First, let us recall the definitions of the two quantities that appear in the question.

By definition, the enthalpy of atomization is the enthalpy change when one mole of gaseous atoms is produced from the element in its standard state. For liquid bromine the required process is

$$\mathrm{Br_2(l)\;\longrightarrow\;2\,Br(g)}$$

The enthalpy change for this overall process is given to be $$x\ \text{kJ mol}^{-1}$$.

Next, the bond enthalpy of $$\mathrm{Br_2}$$ refers to the energy needed to break one mole of Br-Br bonds in the gaseous molecule:

$$\mathrm{Br_2(g)\;\longrightarrow\;2\,Br(g)}$$

The enthalpy change for this step is given to be $$y\ \text{kJ mol}^{-1}$$.

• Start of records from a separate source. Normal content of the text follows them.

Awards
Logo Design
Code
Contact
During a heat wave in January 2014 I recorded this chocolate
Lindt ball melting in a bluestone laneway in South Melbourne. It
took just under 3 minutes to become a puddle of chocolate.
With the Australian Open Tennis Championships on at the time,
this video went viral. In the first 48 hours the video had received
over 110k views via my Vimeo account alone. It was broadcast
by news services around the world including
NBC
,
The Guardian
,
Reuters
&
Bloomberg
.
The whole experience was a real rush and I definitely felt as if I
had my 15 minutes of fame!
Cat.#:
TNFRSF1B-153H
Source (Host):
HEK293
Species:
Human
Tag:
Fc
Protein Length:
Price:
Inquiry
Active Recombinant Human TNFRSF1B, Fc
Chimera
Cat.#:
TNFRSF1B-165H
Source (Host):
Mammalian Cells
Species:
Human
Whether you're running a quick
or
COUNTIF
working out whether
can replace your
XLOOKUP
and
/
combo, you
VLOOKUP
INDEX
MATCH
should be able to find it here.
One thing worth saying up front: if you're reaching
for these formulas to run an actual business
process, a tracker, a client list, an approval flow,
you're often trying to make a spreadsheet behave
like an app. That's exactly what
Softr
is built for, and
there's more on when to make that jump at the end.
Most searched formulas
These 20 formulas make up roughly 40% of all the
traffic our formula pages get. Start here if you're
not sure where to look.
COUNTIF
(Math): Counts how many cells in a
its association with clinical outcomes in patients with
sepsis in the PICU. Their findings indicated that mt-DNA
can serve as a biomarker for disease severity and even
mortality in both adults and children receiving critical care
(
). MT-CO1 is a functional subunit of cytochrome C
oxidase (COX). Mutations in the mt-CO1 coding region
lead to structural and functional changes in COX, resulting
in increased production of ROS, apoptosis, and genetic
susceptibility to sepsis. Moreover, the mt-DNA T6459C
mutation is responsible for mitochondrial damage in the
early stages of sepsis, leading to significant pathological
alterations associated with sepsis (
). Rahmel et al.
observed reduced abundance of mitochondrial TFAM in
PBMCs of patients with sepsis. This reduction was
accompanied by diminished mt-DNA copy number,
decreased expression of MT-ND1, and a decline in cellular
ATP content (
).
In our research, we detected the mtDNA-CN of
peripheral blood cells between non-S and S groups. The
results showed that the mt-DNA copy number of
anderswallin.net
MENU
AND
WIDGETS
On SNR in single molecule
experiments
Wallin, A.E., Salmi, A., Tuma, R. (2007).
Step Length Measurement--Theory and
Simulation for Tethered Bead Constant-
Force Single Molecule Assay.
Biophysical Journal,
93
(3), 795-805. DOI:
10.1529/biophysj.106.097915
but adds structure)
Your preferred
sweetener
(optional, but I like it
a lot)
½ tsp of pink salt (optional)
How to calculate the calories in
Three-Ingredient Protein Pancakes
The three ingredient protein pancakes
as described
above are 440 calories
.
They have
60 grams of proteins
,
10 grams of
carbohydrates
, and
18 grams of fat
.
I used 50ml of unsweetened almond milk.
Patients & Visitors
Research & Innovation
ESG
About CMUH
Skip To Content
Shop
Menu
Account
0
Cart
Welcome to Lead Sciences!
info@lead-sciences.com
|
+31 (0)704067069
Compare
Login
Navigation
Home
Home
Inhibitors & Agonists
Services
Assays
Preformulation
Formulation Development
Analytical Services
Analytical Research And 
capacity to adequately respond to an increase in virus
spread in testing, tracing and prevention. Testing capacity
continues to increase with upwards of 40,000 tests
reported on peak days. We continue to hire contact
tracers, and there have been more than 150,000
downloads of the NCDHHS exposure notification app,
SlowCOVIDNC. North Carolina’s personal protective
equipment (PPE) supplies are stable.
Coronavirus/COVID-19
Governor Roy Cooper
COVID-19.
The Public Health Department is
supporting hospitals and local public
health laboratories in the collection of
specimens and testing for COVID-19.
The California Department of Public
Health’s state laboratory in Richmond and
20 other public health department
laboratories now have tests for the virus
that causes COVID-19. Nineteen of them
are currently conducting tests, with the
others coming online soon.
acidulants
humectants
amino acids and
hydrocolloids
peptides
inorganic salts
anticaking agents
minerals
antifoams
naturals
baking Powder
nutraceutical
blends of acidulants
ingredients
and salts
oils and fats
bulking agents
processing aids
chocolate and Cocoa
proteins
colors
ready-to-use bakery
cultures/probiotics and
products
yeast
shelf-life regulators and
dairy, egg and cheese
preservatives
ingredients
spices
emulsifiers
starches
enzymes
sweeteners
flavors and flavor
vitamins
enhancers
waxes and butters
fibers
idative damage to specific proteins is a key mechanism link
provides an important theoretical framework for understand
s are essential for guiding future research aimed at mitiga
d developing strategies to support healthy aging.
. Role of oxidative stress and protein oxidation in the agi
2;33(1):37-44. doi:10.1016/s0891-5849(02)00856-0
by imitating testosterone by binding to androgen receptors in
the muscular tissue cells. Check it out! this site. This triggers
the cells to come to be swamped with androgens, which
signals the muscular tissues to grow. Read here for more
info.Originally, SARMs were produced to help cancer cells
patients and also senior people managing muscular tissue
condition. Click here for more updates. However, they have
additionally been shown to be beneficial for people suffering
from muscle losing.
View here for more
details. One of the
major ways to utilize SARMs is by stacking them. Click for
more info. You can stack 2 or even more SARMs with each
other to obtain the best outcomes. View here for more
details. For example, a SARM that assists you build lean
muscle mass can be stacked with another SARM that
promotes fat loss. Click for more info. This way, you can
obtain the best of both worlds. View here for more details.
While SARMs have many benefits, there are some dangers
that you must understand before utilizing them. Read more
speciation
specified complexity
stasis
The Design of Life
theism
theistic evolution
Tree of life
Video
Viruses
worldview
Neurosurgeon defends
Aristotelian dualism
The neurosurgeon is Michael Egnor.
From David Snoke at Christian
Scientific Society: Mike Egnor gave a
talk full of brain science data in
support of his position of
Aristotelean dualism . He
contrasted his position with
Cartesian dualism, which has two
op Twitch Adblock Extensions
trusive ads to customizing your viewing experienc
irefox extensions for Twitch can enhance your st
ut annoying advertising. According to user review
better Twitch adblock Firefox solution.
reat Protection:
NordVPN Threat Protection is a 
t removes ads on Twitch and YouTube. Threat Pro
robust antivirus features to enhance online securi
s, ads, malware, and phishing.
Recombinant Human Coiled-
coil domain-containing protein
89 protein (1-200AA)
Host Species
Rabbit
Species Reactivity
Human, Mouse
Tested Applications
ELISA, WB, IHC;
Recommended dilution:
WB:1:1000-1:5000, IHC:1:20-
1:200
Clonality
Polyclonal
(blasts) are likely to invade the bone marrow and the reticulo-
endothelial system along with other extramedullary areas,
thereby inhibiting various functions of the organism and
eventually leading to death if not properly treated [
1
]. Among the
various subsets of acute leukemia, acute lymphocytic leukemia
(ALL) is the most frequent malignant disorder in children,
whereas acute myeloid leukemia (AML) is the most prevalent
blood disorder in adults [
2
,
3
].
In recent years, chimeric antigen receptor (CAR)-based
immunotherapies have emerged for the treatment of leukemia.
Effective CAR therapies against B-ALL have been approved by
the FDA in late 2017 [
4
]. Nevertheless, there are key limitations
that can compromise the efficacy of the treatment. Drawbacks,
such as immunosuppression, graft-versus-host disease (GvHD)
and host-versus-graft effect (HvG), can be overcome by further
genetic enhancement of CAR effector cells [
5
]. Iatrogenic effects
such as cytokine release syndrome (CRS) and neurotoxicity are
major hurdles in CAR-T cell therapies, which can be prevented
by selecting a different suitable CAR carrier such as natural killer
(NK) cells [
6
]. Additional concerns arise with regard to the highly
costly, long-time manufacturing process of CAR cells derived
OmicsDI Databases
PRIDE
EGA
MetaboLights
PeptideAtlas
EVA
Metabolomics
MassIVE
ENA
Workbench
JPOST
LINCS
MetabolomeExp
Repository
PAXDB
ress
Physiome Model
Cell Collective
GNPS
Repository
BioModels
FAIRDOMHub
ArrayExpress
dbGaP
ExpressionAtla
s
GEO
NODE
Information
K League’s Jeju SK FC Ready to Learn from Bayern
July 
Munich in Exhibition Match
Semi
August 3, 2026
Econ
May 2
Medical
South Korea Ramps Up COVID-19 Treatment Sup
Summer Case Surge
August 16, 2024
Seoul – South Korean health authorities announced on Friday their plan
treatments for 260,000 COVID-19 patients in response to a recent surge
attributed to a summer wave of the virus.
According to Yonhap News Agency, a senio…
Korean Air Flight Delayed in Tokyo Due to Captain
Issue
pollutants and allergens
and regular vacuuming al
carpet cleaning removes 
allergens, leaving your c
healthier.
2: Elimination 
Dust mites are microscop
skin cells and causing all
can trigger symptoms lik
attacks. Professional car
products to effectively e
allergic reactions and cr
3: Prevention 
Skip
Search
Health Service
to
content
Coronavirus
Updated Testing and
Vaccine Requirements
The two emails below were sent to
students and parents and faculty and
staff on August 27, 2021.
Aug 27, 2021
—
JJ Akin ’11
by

Now we compare the two processes. The atomization process starts from liquid bromine $$\mathrm{Br_2(l)}$$, whereas the bond enthalpy process starts from gaseous bromine $$\mathrm{Br_2(g)}$$. Therefore, to convert the liquid into the gaseous molecule we must first supply the enthalpy of vaporization $$\left(\Delta_\mathrm{vap}H\right)$$:

$$\mathrm{Br_2(l)\;\longrightarrow\;Br_2(g)}\quad\text{has}\quad\Delta_\mathrm{vap}H > 0$$

Using Hess’s law, we can split the overall atomization reaction into two consecutive steps:

$$ \begin{aligned} \mathrm{Br_2(l)} &\xrightarrow{\;\Delta_\mathrm{vap}H\;} \mathrm{Br_2(g)} \\ \mathrm{Br_2(g)} &\xrightarrow{\;y\;} 2\,\mathrm{Br(g)} \end{aligned} $$

Adding these two steps gives the net process $$\mathrm{Br_2(l) \to 2\,Br(g)}$$, whose enthalpy change is $$x$$. Algebraically, Hess’s law tells us

$$ x \;=\; \Delta_\mathrm{vap}H + y $$

The enthalpy of vaporization $$\Delta_\mathrm{vap}H$$ is always a positive quantity because energy must be supplied to overcome intermolecular forces during vaporization. Hence

$$ x - y = \Delta_\mathrm{vap}H > 0 \;\;\Longrightarrow\;\; x > y $$

Thus the enthalpy of atomization is greater than the bond enthalpy for liquid bromine.

Hence, the correct answer is Option C.